• [TASK REQUIREMENTS]: Would you return the records below character for character, without any images?

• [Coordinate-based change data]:

□ □ □ □

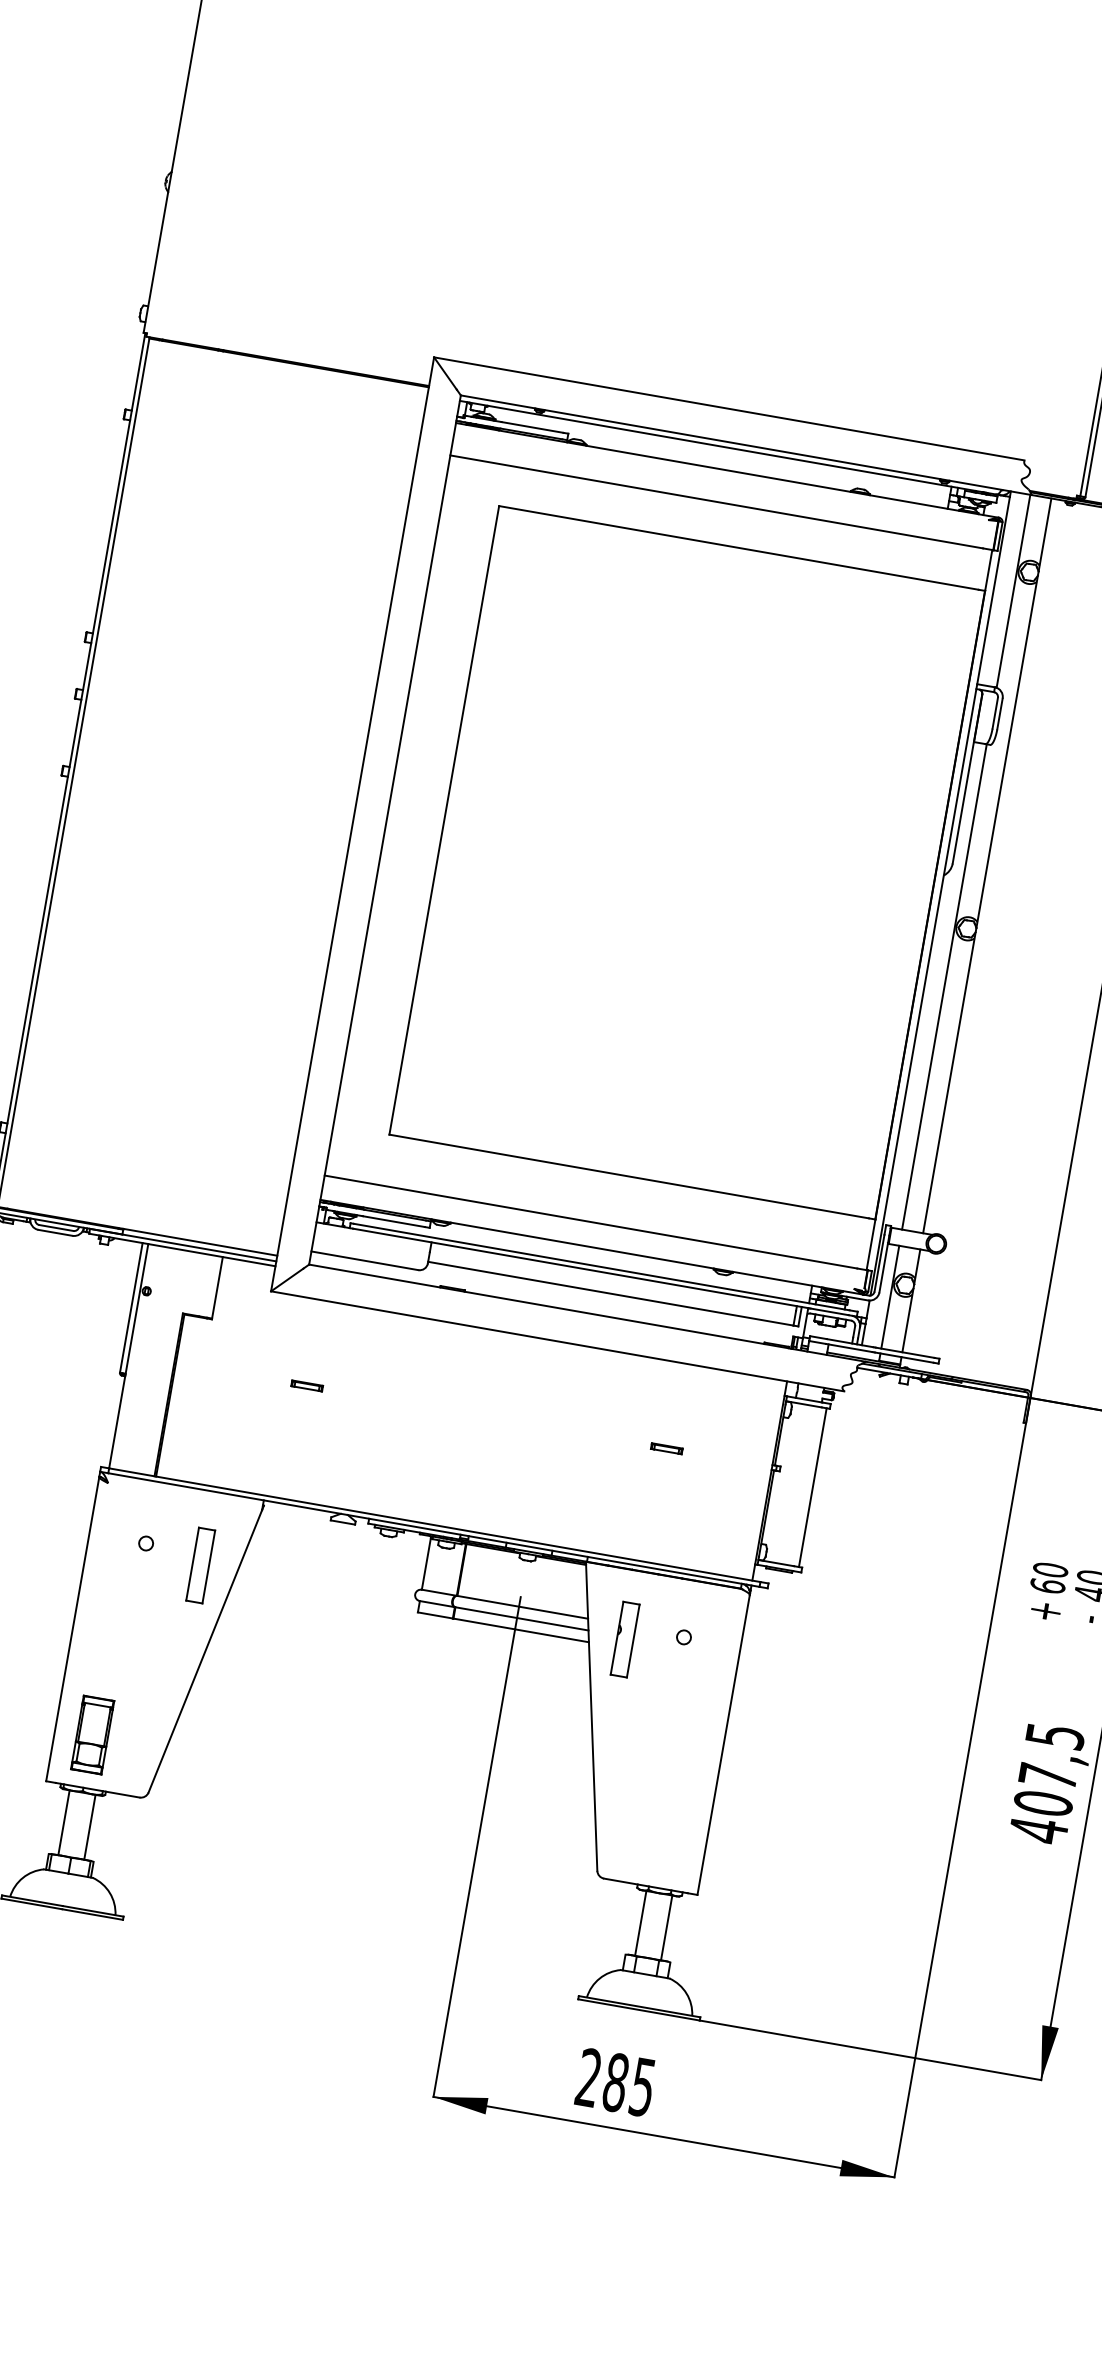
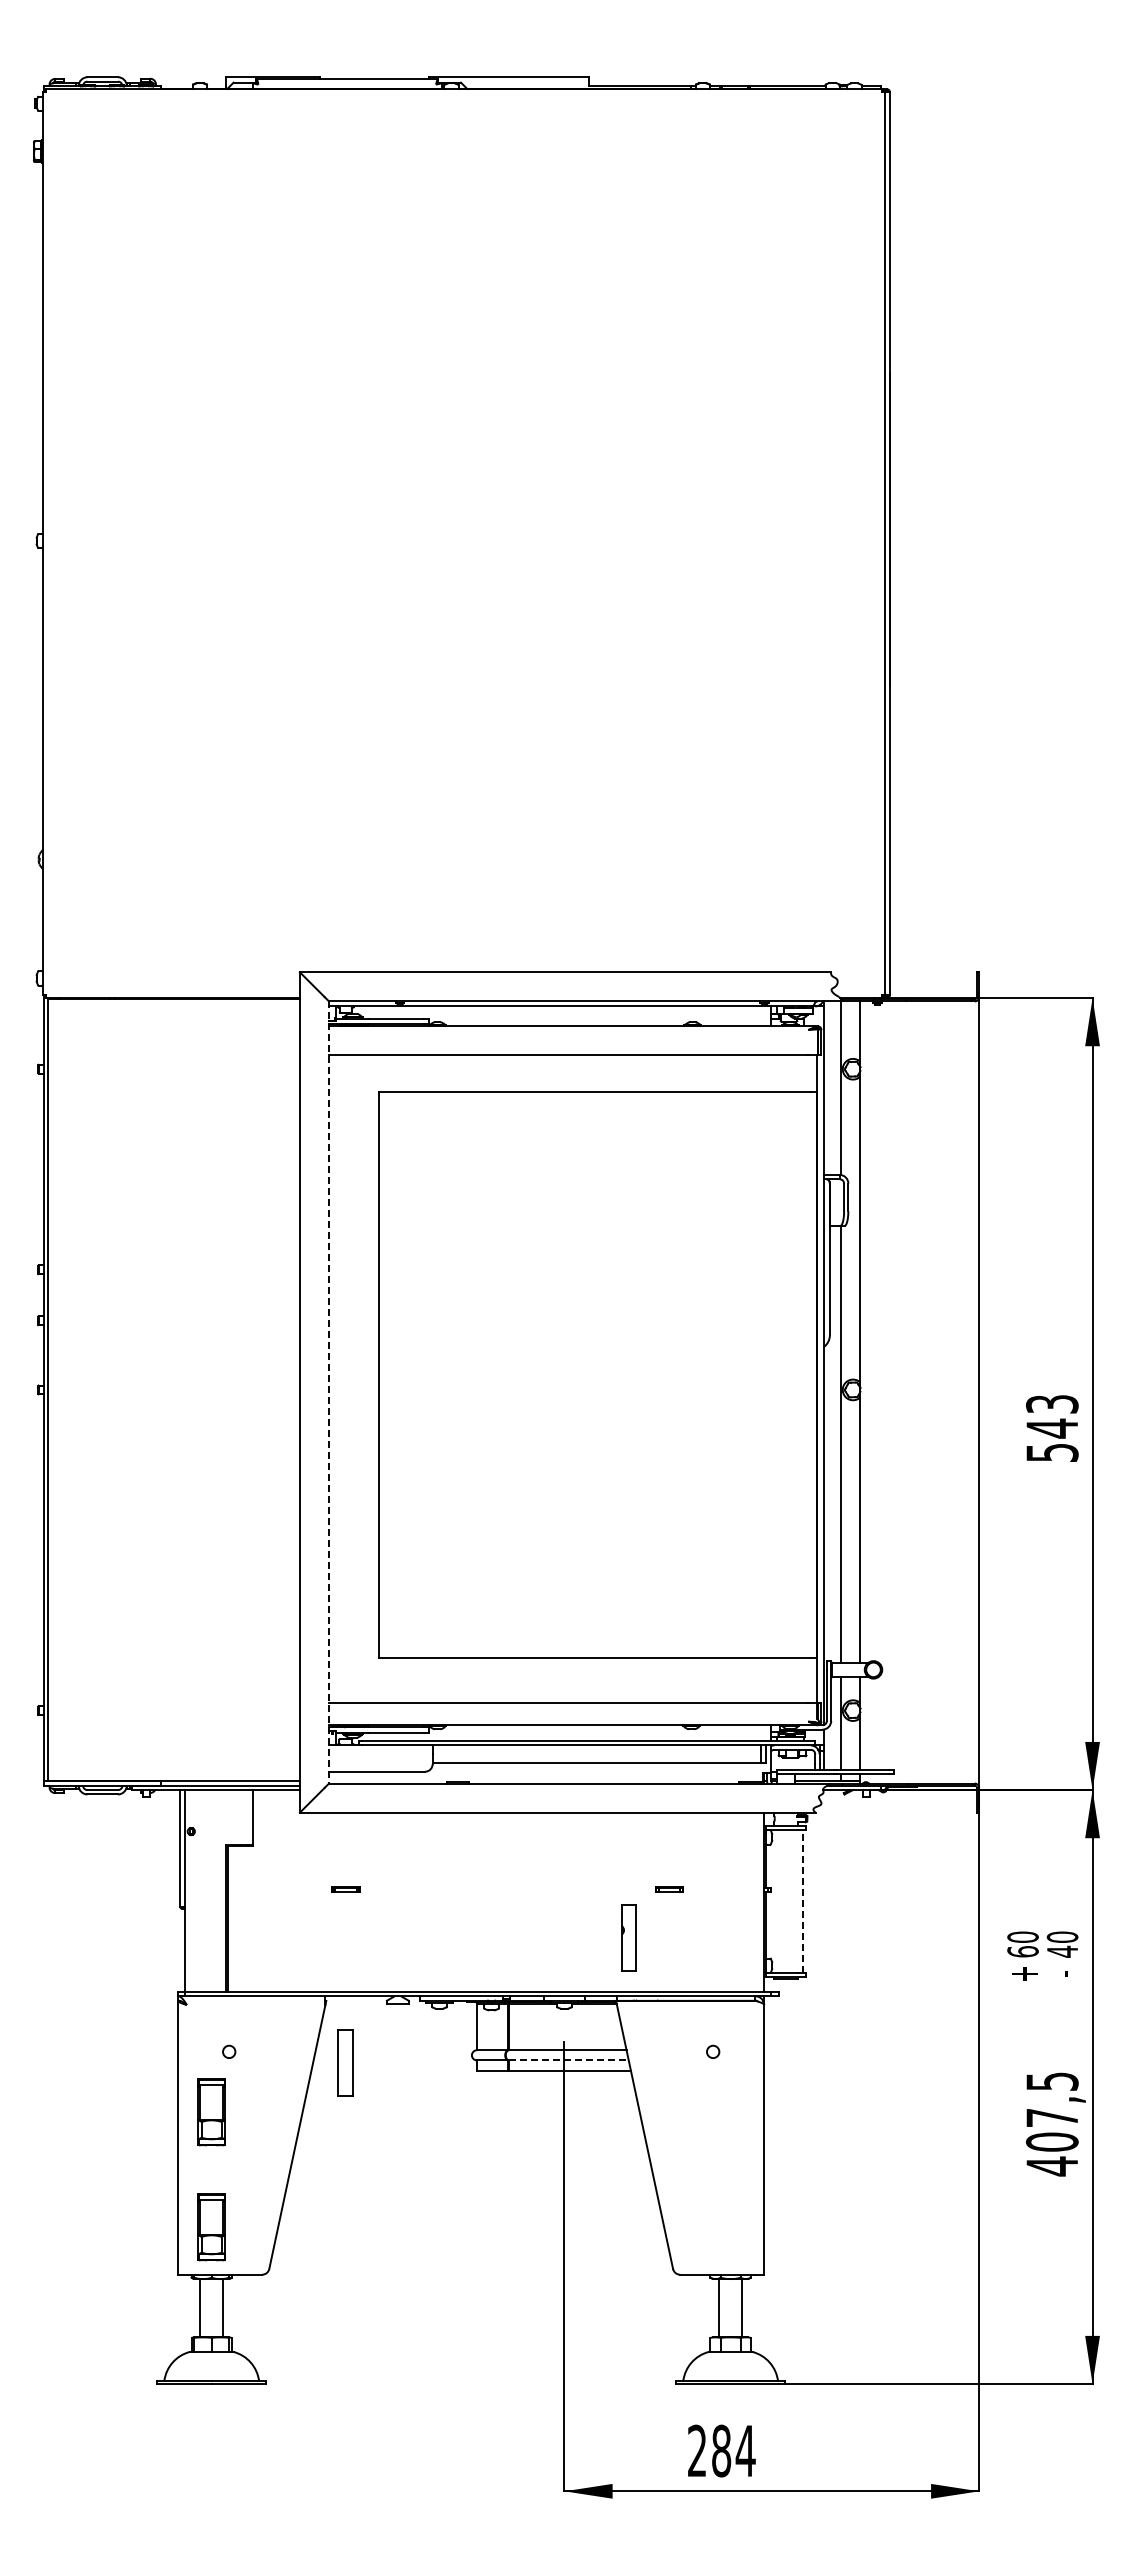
line: (385, 830) -> (329, 1392), solid -> dashed
line: (812, 1487) -> (802, 1901), solid -> dashed
part: (201, 1565) -> (345, 2062), moved
part: (114, 1607) -> (211, 2112), added
line: (521, 1618) -> (568, 2060), solid -> dashed
part: (624, 1639) -> (628, 1937), moved
text: (642, 2087) -> (745, 2451), 285 -> 284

□ □ □ □

• [RESULT BELOW]:
line: (385, 830) -> (329, 1392), solid -> dashed
line: (812, 1487) -> (802, 1901), solid -> dashed
part: (201, 1565) -> (345, 2062), moved
part: (114, 1607) -> (211, 2112), added
line: (521, 1618) -> (568, 2060), solid -> dashed
part: (624, 1639) -> (628, 1937), moved
text: (642, 2087) -> (745, 2451), 285 -> 284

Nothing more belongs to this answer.